Finance | 5 Key Legal Structure Points for Export Prepayment Facilities With Brazilian Agri Borrowers

One of the widely used lines of credit for financing Brazilian agribusiness exports is “Export Prepayment” facilities, also called “Export Prepayment”.

Foreign banks, funds, trading companies and family offices lend tens of billions of dollars annually to finance Brazilian agro companies from the planting, storage and shipment of soft commodities such as soybeans, corn, cotton, coffee, tobacco, among others, and their by-products, to perform export contracts with offtakers around the world.

It is called the “triangle structure”, where the Brazilian borrower takes credit in foreign currency, produces the commodity, exports it to the buyer abroad who, after the export is completed, pays the foreign lender directly outside Brazil.

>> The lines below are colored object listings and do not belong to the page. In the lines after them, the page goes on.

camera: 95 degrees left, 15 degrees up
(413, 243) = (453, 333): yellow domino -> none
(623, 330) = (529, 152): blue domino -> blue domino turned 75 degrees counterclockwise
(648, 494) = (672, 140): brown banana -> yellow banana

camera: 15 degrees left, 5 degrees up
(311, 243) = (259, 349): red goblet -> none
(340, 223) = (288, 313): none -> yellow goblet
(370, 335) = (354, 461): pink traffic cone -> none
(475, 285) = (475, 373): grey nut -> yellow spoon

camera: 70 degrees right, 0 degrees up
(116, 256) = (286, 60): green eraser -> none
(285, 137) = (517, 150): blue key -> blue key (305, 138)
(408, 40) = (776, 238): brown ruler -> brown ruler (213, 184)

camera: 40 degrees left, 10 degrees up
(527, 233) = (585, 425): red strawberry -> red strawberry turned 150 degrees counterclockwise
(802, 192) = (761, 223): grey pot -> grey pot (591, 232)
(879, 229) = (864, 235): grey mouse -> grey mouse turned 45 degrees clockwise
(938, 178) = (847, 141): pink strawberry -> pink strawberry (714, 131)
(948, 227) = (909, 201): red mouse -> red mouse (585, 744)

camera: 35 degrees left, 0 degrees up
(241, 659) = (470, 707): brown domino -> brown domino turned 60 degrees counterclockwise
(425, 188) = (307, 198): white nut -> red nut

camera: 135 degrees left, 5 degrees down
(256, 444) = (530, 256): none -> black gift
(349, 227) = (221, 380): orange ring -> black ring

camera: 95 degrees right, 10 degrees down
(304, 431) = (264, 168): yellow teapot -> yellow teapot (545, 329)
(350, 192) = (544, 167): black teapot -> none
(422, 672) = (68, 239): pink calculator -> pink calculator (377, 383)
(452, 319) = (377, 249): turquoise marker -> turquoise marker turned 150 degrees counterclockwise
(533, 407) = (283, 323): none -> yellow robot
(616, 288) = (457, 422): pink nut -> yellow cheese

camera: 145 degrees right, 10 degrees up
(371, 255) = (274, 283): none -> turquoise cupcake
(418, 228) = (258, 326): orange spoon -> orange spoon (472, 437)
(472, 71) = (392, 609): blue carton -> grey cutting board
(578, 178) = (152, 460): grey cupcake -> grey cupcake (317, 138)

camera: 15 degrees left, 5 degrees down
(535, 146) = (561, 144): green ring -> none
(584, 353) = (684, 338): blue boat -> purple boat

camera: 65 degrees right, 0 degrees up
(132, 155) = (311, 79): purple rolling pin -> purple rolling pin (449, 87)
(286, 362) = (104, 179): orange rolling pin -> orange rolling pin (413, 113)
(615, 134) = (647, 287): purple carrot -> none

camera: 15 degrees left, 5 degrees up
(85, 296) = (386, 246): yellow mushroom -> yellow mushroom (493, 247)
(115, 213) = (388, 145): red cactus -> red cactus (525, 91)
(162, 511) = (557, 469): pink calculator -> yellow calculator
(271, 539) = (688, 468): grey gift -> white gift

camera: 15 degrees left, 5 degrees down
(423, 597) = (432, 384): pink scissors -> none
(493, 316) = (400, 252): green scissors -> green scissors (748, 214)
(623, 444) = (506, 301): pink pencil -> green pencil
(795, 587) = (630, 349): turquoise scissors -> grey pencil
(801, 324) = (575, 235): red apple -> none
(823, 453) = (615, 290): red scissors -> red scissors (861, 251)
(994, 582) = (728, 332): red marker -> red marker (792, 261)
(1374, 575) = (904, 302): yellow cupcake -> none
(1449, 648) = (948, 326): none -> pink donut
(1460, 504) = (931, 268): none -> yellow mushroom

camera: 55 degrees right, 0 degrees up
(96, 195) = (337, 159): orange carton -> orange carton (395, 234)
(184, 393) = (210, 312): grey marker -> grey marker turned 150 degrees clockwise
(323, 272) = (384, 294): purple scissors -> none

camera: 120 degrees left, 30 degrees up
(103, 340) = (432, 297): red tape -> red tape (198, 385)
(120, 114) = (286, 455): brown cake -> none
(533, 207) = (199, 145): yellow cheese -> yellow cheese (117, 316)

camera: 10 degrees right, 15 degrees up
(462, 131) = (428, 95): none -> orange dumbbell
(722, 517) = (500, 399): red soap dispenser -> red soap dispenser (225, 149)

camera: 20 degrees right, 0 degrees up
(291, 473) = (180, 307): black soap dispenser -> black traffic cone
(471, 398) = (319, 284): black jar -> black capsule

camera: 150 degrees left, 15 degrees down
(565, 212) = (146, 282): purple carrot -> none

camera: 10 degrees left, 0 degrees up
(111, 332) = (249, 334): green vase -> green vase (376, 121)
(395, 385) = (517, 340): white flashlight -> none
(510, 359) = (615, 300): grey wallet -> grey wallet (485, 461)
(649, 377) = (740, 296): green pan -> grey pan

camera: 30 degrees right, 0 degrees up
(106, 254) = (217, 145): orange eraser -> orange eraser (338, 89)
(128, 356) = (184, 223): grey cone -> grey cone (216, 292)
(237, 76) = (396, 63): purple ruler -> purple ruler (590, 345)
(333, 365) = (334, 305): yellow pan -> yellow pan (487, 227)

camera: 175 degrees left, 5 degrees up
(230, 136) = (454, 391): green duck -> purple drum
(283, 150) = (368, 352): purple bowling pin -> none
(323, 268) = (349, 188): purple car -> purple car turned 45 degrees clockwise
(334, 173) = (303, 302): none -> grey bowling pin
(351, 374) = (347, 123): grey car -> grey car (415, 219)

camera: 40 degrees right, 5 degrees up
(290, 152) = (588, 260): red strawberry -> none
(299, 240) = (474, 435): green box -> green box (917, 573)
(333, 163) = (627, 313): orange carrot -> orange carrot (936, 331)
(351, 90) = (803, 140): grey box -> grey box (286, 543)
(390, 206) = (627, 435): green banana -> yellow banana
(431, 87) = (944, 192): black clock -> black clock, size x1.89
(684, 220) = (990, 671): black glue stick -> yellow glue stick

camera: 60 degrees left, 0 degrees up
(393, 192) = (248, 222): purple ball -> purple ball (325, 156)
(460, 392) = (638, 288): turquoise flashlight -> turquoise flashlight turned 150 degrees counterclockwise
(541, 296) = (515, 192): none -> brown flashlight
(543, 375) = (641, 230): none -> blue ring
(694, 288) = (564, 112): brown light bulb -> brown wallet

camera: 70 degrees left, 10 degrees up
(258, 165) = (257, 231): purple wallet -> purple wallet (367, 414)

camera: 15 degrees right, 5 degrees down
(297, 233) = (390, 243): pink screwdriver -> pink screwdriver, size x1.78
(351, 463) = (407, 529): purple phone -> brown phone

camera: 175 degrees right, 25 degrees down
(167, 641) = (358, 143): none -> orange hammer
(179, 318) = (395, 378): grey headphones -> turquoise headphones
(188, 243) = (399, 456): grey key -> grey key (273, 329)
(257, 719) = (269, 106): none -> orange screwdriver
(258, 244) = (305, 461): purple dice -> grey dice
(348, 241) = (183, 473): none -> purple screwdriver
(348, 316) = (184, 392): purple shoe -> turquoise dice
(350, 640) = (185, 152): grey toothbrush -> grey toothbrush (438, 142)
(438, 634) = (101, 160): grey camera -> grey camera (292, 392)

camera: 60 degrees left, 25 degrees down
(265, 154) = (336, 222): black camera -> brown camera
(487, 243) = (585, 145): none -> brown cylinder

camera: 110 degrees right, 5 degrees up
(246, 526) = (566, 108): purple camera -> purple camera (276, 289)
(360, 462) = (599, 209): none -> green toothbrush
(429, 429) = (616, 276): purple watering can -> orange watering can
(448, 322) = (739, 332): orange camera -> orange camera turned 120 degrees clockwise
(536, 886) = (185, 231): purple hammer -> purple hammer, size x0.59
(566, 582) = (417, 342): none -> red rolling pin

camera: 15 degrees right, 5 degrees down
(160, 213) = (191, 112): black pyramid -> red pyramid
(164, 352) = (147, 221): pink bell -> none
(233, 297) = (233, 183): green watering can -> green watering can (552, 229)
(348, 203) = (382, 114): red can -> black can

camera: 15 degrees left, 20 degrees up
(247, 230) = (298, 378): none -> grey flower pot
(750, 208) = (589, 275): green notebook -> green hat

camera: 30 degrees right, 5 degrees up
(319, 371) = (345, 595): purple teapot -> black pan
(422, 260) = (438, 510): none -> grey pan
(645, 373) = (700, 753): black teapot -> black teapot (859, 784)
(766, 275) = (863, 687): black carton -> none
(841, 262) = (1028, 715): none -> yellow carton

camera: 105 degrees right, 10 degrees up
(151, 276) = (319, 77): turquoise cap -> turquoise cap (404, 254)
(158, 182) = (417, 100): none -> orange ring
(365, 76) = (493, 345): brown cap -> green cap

It is common for foreign lenders have several questions about the legal structure of Export Prepayment with local borrowers.

We list below 5 key points of this type of loan facility:

1. The Preliminary Document “Term Sheet”: After carrying out the risk assessment, the foreign lender will sign a Term Sheet with the Brazilian borrower setting forth the basic terms and conditions of the loan, such as the maximum principal, interest, default charges, payment schedule, collateral structure, among others.

Lenders must provide at this preliminary stage (i) whether the Term Sheet and the credit line are binding or not for the lender and/or the borrower and (ii) the validity term of the credit offer, otherwise if the client does not sign Term Sheet by the specified date, it expires.

2. The Loan Agreement: once the Term Sheet is signed and legal due diligence is carried out on the borrower and guarantors’ corporate documentation, collateral, relevant liabilities, among others, the main agreement of the operation named “Export Prepayment Agreement”, “Pre-Export Finance Facility Agreement” or other equivalent name is negotiated and signed.

Also called “EPA”, the loan agreement will reflect the Term Sheet to regulate (i) the loan facility, (ii) the interest and default charges, (iii) the format and schedule of payment for principal and interest, (iv) the conditions precedent for withdrawing the loan, (v) the collateral to be constituted, (v) the financial and non-financial covenants to be observed by the borrower, (vi) definition of the events of default and acceleration of the outstanding amount, (vii) applicable law (which generally is the State of New York, although some foreign lenders already prefer to use Brazilian law) and jurisdiction, among other relevant provisions.

3. The Promissory Note: jointly with the execution of the Export Prepayment Agreement, the borrower issues a Promissory Note in the amount of the credit (plus a percentage to cover interest and other charges) in favor of the foreign lender, payable in cash and very important, governed by Brazilian law and enforceable in Brazil.

The Promissory Note will be one of the key documents to be used by foreign creditors to execute the borrower and guarantors in Brazil in case of default.

4. The Collateral: Export Prepayment facilities are generally secured by (i) collateral on the financed goods, which include Rural Product Bills (Cédula de Produto Rural – CPR) with fiduciary lien over the commodity or agricultural pledge over the crop, and/or CDA/WAs, (ii) collateral on fixed assets, such as fiduciary lien over rural land, warehouses and other real estate, or, in the case of assets already recorded with senior mortgage, constitution of mortgage at a subordinate rank to reach the eventual residual value of the property, (iii) collateral over the export receivables, such as the fiduciary assignment of the export contract and the export proceeds arising from the export to be carried out to the buyer abroad, and (iv) personal guaranty (aval and fiança) to be granted under the Promissory Note and the Export Prepayment Agreement by the borrower’s controlling shareholders and other senior individuals and entities related to the borrower.

5. Stock Monitoring: since, in Commodity Finance transactions, the lender is generally abroad, it contracts in Brazil service providers specialized in monitoring and depositing the financed commodity. This monitoring service may be periodic, through the issuance of inspection certificates (called soft monitoring), or 24/7, with the company assuming the role of faithful depositary of the commodity in favor of the foreign creditor (called hard monitoring).

The growth of Brazilian agro companies will make more of them have to borrow funds via “Export Prepayments”, which will increase this market for foreign lenders already consolidated or interested in entering this segment. It is always important to observe the above legal framework to reduce the legal and credit risks involved as much as possible.